I also loved Marvel's reprint books, like Amazing Adventures (X-Men), Tales to Astonish (Sub-Mariner), Silver Surfer, Marvel Super Action (Hulk reprints?), Fantastic Four (can't remember the title of the reprint book), Marvel Triple Action (Avengers) and Marvel Tales (Spidey). They were a great primer on Marvel history, and helped me to hit the ground running.

dbutler16 said...

1980 was a great year for comics, right in the midst of a 1975-1984 stretch that is my favorite decade for comics by far.

I had Amazing Adventures. Thanks goodness for reprint titles like that to introduce me to the Silver Age.

I'd also picked up The Micronauts, Uncanny X-Men, Avengers, Fantastic Four, Legion of Super-Heroesoff the spinner rack, as well as DC Special Blue Ribbon Digest #1 starring the Legion of Super-Heroes. I loved those cute little digest size comics. Another great thing about the Silver Age.

Doug said...

I went back and checked Mike's again -- I hadn't counted the books I had from this month.

Yeah, this had to be the last month I bought comics, as the only ones shown that I had were Avengers, FF, King Conan, and Peter Parker. Wow...

Sort of makes me sad for 14-year old me.


david_b said...

Doug.., pretty much agreed, and I know we're pretty close in terms of collecting-tenures.

Other than Perez's NTT and the Stern/Buscema Avengers stint (ok, invested in the first dozen issues of WCA....), I didn't collect much of anything in the '80s from the two big companies. My 'personal Bronze Age' ended by the late 70s.

I did enjoy the '80s Jonny Quest series from Comico quite a bit for a spell.

Anonymous said...

Doug - just when you were out, they drag you back in, eh? Interest in comics rekindled around '85... the DKR effect maybe? (lot of enthusiasm coming out of those reviews)


pfgavigan said...


Well, this appears to be a pivotal time for several of us in terms of our reading and buying habits.

At this time I was picking up less than ten books per month and most of those were provisional, none were must read although X-Men came close. The local Rexall drug store was were I made my lonely trek to peruse the weekly offerings, which meant one issue of most books and I wasn't too terribly perturbed if I happened to lose a particular title to another reader.

I do remember thinking various nasty thoughts regarding Marvel hiring processes and nepotism, but everything did work out well in the end.
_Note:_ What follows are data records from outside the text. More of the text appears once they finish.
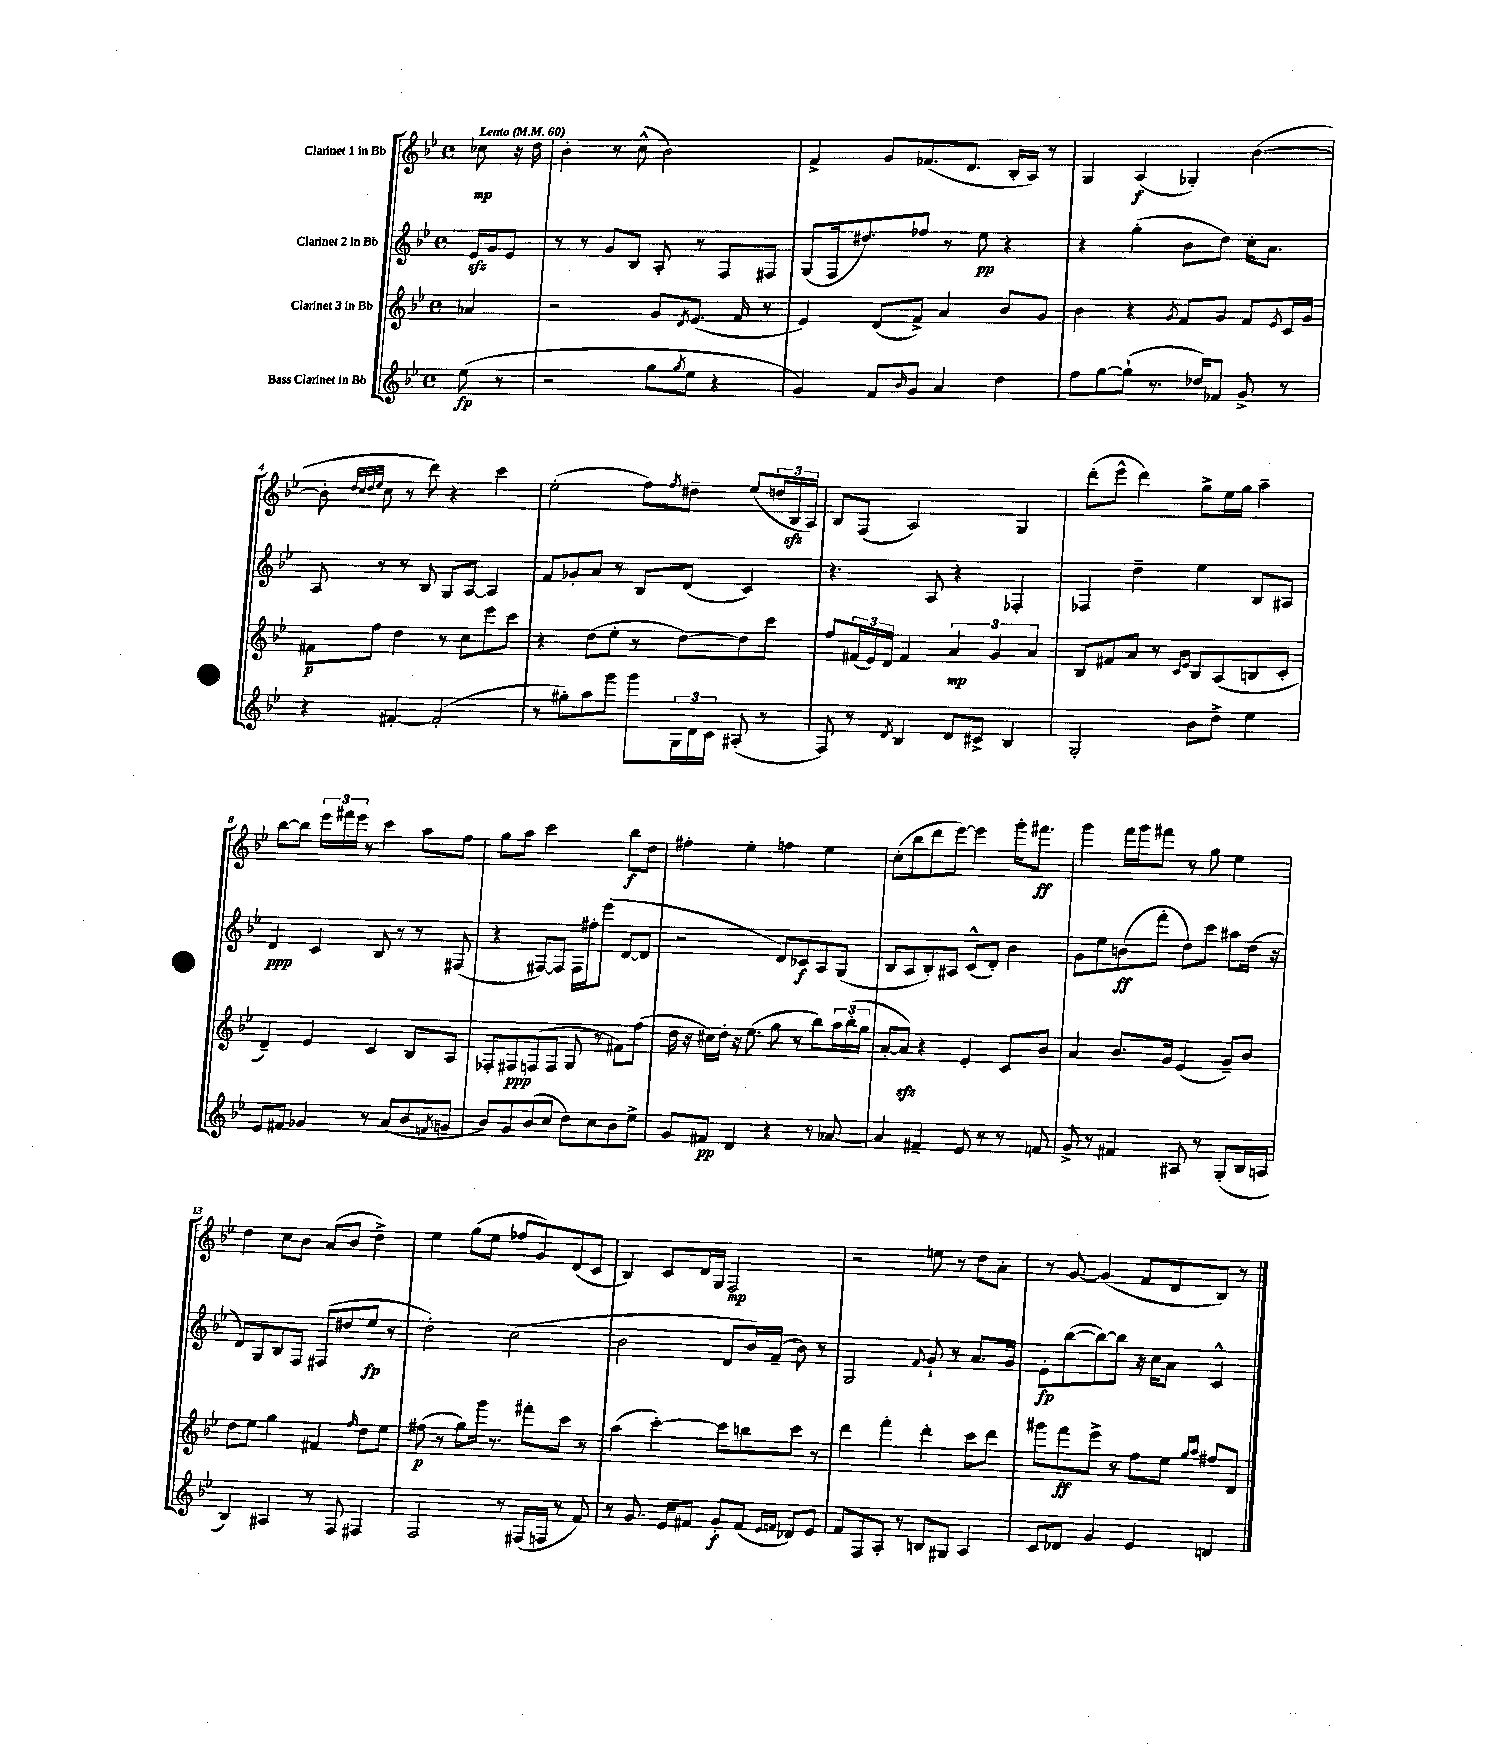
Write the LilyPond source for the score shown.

<<
\new StaffGroup <<
\new Staff = "s0" \with { instrumentName = "Clarinet 1 in Bb" } {
    \clef treble \key bes \major \defaultTimeSignature \time 4/4 \partial 4 \tempo "Lento" 4 = 60
    ces''8\mp r16 d''16 |
    bes'4-. r8 c''8-^( bes'2) |
    f'4-> g'8 fes'8.( d'8. bes16-. a16) r8 |
    g4 a4\f( ges4-.) bes'4~( |
    bes'8-. \grace { d''32 c''32 d''32 ees''32 } c''8 r8 d'''8) r4 c'''4 |
    ees''2-.( f''8) \acciaccatura { f''8 } dis''8-- ees''8( \tuplet 3/2 { d''16 bes16\sfz a16) } |
    bes8 f8( a2) g4 |
    d'''8-.( ees'''8-^ d'''4) g''8-> ees''16 g''16 a''4-- |
    bes''8~ bes''8 \tuplet 3/2 { ees'''16 fis'''16 ees'''16 } r8 c'''4 a''8 f''8 |
    g''8 a''8 c'''2 bes''8\f d''8 |
    fis''4-. ees''4-. f''4 ees''4 |
    c''8-.( bes''8 d'''8 ees'''8~) ees'''4 g'''16-. fis'''8.\ff |
    g'''4 f'''16 g'''16 fis'''8 r8 g''8 ees''4 |
    d''4 c''8 bes'8 a'8( bes'8 d''4->) |
    ees''4 g''8( ees''8 fes''8 g'8) d'8( c'8 |
    bes4) c'8 d'16 g16 f2\mp |
    r2 e''8 r8 d''8 a'8-. |
    r8 g'8~ g'4( f'8 d'8 bes8) r8 \bar "|." |
}
\new Staff = "s1" \with { instrumentName = "Clarinet 2 in Bb" } {
    \clef treble \key bes \major \defaultTimeSignature \time 4/4 \partial 4
    ees'16\sfz g'16 ees'8 |
    r8 r8 g'8 bes8 a8-. r8 f8 fis8 |
    g8( f16 dis''8.) fes''8 r8 ees''8\pp r4 |
    r4 g''4-.( bes'8 d''8) c''16-. a'8. |
    a8 r8 r8 bes8 g8 a8~ a4 |
    f'8 ges'8-. a'8 r8 bes8 d'8( c'4) |
    r4. a8 r4 fes4-. |
    fes4 d''4-- ees''4 bes8 ais8 |
    d'4\ppp c'4 bes8 r8 r8 fis8( |
    r4 fis8~) fis8 fis16 fis''16-. ees'''8( d'8~ d'8 |
    r2 d'8) ces'8\f a8 g8( |
    bes8 a8 bes8-.) ais8 c'8-^( d'8-.) bes'4 |
    g'8 ees''8 b'8\ff( f'''8-. d''8) c'''8 ais''8 d''16( r16 |
    d'8) g8 bes8 f8 fis8( dis''8 ees''8\fp r8 |
    d''2-.) c''2( |
    bes'2 d'8 bes'16) f'16--( bes'8) r8 |
    g2 \appoggiatura { f'8 } g'8-! r8 a'8. g'16 |
    ees'8-.\fp bes''8~( bes''8~) bes''8 r16 c''16 a'8 c'4-^ \bar "|." |
}
\new Staff = "s2" \with { instrumentName = "Clarinet 3 in Bb" } {
    \clef treble \key bes \major \defaultTimeSignature \time 4/4 \partial 4
    aes'4 |
    r2 g'8 \acciaccatura { d'8 } ees'8.( f'16 r8 |
    ees'4) d'8( f'8->) a'4 bes'8 g'8 |
    bes'4 r4 \acciaccatura { g'8 } f'8 g'8 f'8 \acciaccatura { ees'8 } c'16 g'16 |
    fis'8\p f''8 d''4 r8 c''8 ees'''8 c'''8 |
    r4 d''8( ees''8-. r8 d''8~) d''8 c'''8 |
    f''8 \tuplet 3/2 { fis'16( ees'16) d'16 } fis'4 \tuplet 3/2 { a'4\mp g'4 a'4 } |
    bes8 fis'8 a'8 r8 \grace { c'16 ees'16 } bes8 a8( b8 c'8-. |
    d'4--) ees'4 c'4 bes8 a8 |
    fes8-. fis8\ppp f8( f8 g8 r8 fis'8) f''8( |
    d''16 r16 cis''16) d''16-. r16 ees''8.( g''8 r8 bes''8) \tuplet 3/2 { a''16 bes''16-.( g''16 } |
    a'8~-. a'8\sfz) r4 ees'4-. c'8 bes'8 |
    a'4 bes'8. g'16 ees'4( g'8--) bes'8 |
    d''8 ees''8 g''4 fis'4 \grace { f''16 } d''8 ees''8 |
    fis''8\p( r8 g''8) g'''16 r8. fis'''8-. c'''8 r8 |
    a''4( c'''4~-.) c'''8 b''8 c'''8 r8 |
    d'''4 f'''4-. d'''4-. c'''8 d'''8 |
    gis'''8 f'''8\ff ees'''8-> r8 f''8 ees''8 \grace { g''16 a''16 } fis''8 d'8 \bar "|." |
}
\new Staff = "s3" \with { instrumentName = "Bass Clarinet in Bb" } {
    \clef treble \key bes \major \defaultTimeSignature \time 4/4 \partial 4
    ees''8\fp( r8 |
    r2 g''8 \acciaccatura { g''8 } ees''8 r4 |
    g'4) f'8 \grace { bes'16 } g'8 a'4 d''4 |
    f''8 g''8~ g''8-!( r8. des''16) fes'8 g'8-> r8 |
    r4 fis'4~-. fis'2-.( |
    r8 gis''8-.) a''8 g'''8 g'''8 \tuplet 3/2 { g16 d'16 c'16 } ais8-.( r8 |
    f8) r8 \acciaccatura { d'8 } bes4 d'8 cis'8-> bes4 |
    g2-. bes'8 d''8-> ees''4 |
    ees'8 fis'8 ges'4 r8 a'8( bes'8 \acciaccatura { f'8 } g'8 |
    bes'8) g'8 bes'8( c''8 d''8) c''8 bes'8 ees''8-> |
    g'8 fis'8\pp d'4 r4 r8 aes'8~ |
    aes'4 fis'4-- ees'8 r8 r8 f'8 |
    g'8-> r8 fis'4 ais8 r8 g8-.( bes16 a16 |
    bes4) ais4 r8 f8 fis4 |
    f2 r8 fis16( f16 r8 f'8) |
    r8 g'8. ees'16 fis'8 g'8-.\f fis'8( \grace { ees'16 f'16 } des'8) ees'8 |
    f'8 f8 a8-. r8 b8 gis8 a4 |
    c'8 des'8 g'4 ees'4 d'4 \bar "|." |
}
>>
>>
So what kept me reading, even increasing my purchasing? A comic book store opened in town and the revolving editor-in-chief door at Marvel finally closed. Yeah, I enjoyed more than a few books during the Wild Time between Lee and Shooter, but there was enough drek reaching the magazine stands that I had come to consider a good read as the exception to the rule.


Unknown said...

Those were the days; 11 and all these issues/reprints.
Can never forget that Marvel tales reprint of ASM121; the cover blew me away.
That Vampirella pose seems risque. Hulk seems to be everywhere that month. That Fun and Games mag I remember as well. Those Archies and Richie Rich I must have read (loved having teenage female cousins) who always had a stash of them every month.

Martinex1 said...

Like others this was at the peak of my collecting path but for some reason the local corner drugstore must not have carried many of these. I have only a handful this month but the following month I have about twenty. I wanted that X-Men but could not find it. A friend had it and I read it intermittently. I always thought the beaten X-Men in the cages kind of defined the team for me; for some reason I always thought of them as underdogs, not ultra-powerful, butalways fighting against forces stronger than them. I'm not sure if that was intended exactly. I just always thought of the Avengers and FF as "A" team winners and the X-Men as down on their luck hackers. Lovable losers. For me that was part of their charm.

Also, I never saw that Marvel Spotlight with Dragon Lord. I'm curious about that.

And as far as the reprints. ...I loved the reprints.